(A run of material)
# # # #
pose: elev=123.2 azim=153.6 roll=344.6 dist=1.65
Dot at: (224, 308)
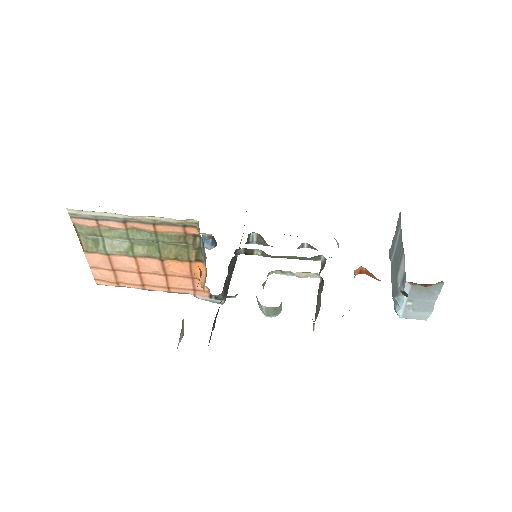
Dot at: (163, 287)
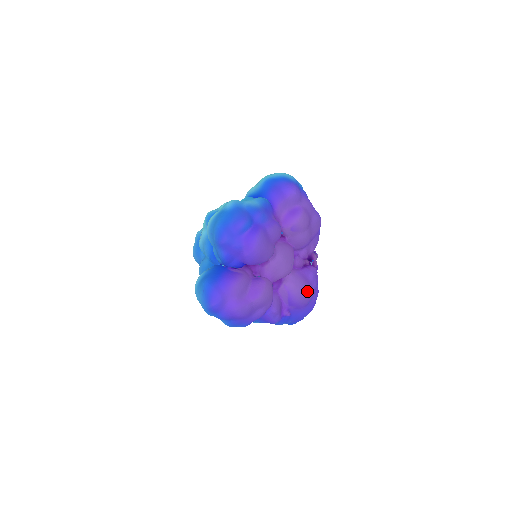
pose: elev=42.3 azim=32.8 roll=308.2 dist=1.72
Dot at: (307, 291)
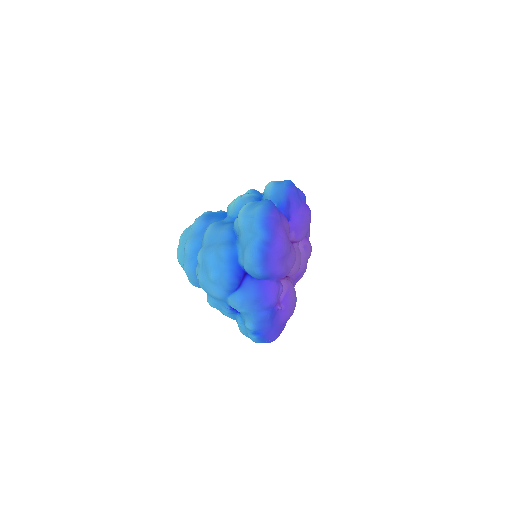
Dot at: occluded
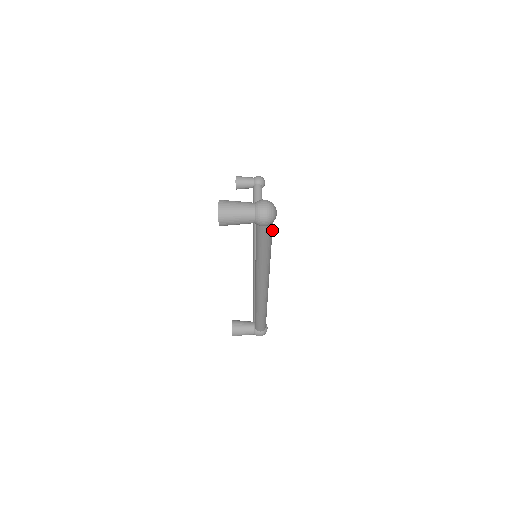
# # # #
» **Your instructions**
Give the text lines of the material above as a numbered list, leaving out blank lines and the pictures.

» **Result**
1. pose: elev=123.2 azim=153.6 roll=344.6 dist=1.65
2. Dot at: (224, 308)
3. Dot at: (163, 287)
4. pose: elev=42.3 azim=32.8 roll=308.2 dist=1.72
5. Dot at: (307, 291)
6. Dot at: occluded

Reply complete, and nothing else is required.